Experiential Exercises

(1) Select a broad topic of social interest, such as drug use, proenvironmental behavior, criminal behavior, or marital stability. (A good idea is to model this on a call for research proposals by government agencies.) Separate students into “research teams” in which they devise a series of hypotheses about the causes of each. Ask the groups to then locate social theory that informs their hypotheses by searching journals and/or textbooks for theory or additional research on this issue. Students should take note of the research used to support each theory. When the review of the literature is complete, groups may present their findings in support of their original research hypotheses. All students should then be polled to see which research project will be “funded.”

(2) When politics and social science are combined, it can generate some heated discussion! If you are teaching during an election season, have students listen to a debate or read candidates’ opposing statements about a social issue. Ask students in each group to discuss the claims made by each side that either draw on social research directly or can be evaluated with social research. Students should then organize within their groups to track down the cited research, if any, and related research articles. They should prepare for a debate by developing a case for one candidate that defends or extends his or her position in terms of relevant social research findings and attacks the credibility of the other candidates in the same terms. Discuss ground rules for the debate in advance with a student moderator. Students who do not participate in the debate may serve as postdebate panelists who evaluate the pro and con arguments and select one side as presenting the most persuasive case in terms of social research evidence. You can try a comparable project during an off-season by asking students to focus on some legislation being debated in the state or federal legislature.
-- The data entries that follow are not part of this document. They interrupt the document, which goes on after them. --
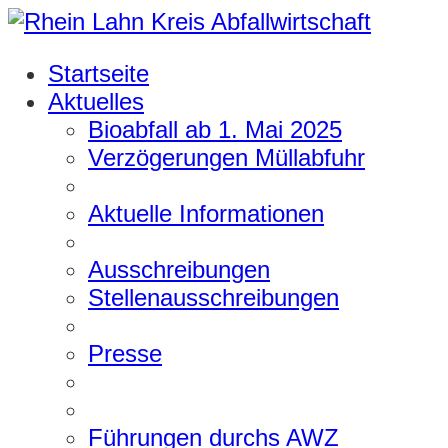
Startseite
Aktuelles
Bioabfall ab 1. Mai 2025
Verzögerungen Müllabfuhr
Aktuelle Informationen
Ausschreibungen
Stellenausschreibungen
Presse
Führungen durchs AWZ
(3) Assign student groups to a major academic journal available through the school library. Examples of such journals are the American Journal of Sociology, the American Sociological Review, or Social Forces. Have students read the abstracts of issues from one or two issues to determine the hypotheses of each article. Some articles may not have hypotheses; in this case, ask students to attempt to at least define the dependent variable(s). Also, have students note and discuss issues of validity and generalizability that may affect the results of each article.

(4) Ask students to select a popular TV program to observe (not sports or news). Plan this in advance so that only about five students will watch the same program. (This is important because not every program will prove to be useful for this exercise, and the more programs students watch, the less likely all will observe a “dud.”) All students should identify at least one research problem that was posed by the episode they watched as well as related variables and a hypothesis that was either explicitly stated or implied. Talk shows will provide a wealth of explicit propositions about social variables, while soap operas and dramas will result in more implicit variables and hypotheses. Students who watched the same program should meet to review their notes and consolidate their ideas before presenting a verbal report to the class.

Individual and Group Activities

1. Writing a Descriptive Report

This project assumes that students have some basic knowledge of summary statistics, namely, the mean. If not, this should be carefully explained to them.

(1) Locate a data set in your library or on the Internet (e.g., the U.S. Census, the Unified Crime Report, the GSS, the UN Statistical Yearbook).

(2) Browse the data set to see what sort of information is available in the data set. Select 2–4 variables that you understand well (e.g., population growth, violent crime rate, level of education, infant mortality rate). It will be helpful if you find variables that you think are somehow related to one another.

(3) Create a simple table for each variable in which you display the data for each variable. In some cases, it may be better to condense some of the data into meaningful categories to present the data as means (e.g., region of the United States, continent).

(4) Write a short descriptive report in which you use these tables to describe the data that you have found. This report should include information on the data set (such as how and when data was collected, number of respondents, etc.), definitions of the variables used, and patterns observed in the data. Also in this report, you should begin to connect the patterns in the data to existing social theory.

2. Summarizing Statistics

Instruct students as follows:

You’ve been assigned to write a paper on domestic violence and the law. To start, you can review relevant research on the American Bar Association’s website at What does the research summarized presented at this site suggest about the prevalence of domestic violence, its distribution among social groups, and its causes and effects? Write your answers in a one- to two-page report. Make sure to cite which reports you use on a separate references page.